Thiophenols as chain transfer agents in the polymerization of vinyl monomers

Abstract

The behaviour of a series of 4-substituted thiophenols as chain transfers in the photopolymerization of the acrylamide and methyl methacrylate was studied. The addition of concentrations lower than 1 mM of thiophenols to the polymerization of acrylamide in aqueous solutions reduces slightly the polymerization rate but decreases markedly the polymer molecular weight. Chain transfer constants were determined by a modified Mayo equation that consider the variation of the polymerization rate with the chain transfer agent. The addition of thiophenols to the polymerization of methyl methacrylate in organic media reduced considerably the polymer molecular weight without variations in the polymerization rate.
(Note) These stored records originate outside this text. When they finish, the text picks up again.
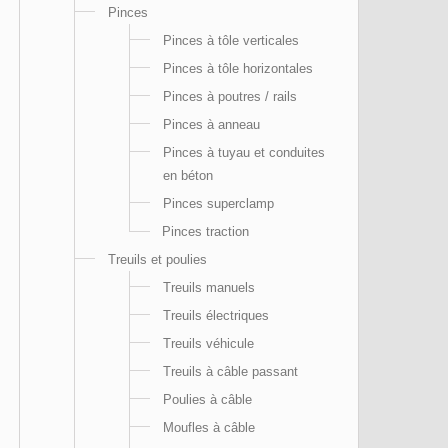
Pinces
Pinces à tôle verticales
Pinces à tôle horizontales
Pinces à poutres / rails
Pinces à anneau
Pinces à tuyau et conduites
en béton
Pinces superclamp
Pinces traction
Treuils et poulies
Treuils manuels
Treuils électriques
Treuils véhicule
Treuils à câble passant
Poulies à câble
Moufles à câble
The chain transfer rate constants for both monomers are well correlated with the electron donor-acceptor ability of the 4-substitutents, increasing with electron donating groups. An amino substituent in the 4-position increases 10 times the chain transfer constant with respect to the unsubstituted compound. No correlations were found with reported data on stability of the thiyl radicals or the addition rate to the monomer. The electron-donating effect of 4-substituents on the chain transfer constant is related to polar structures in the transition state, and suggests that the main controlling chain transfer step by thiophenols is the H-abstraction from the S–H.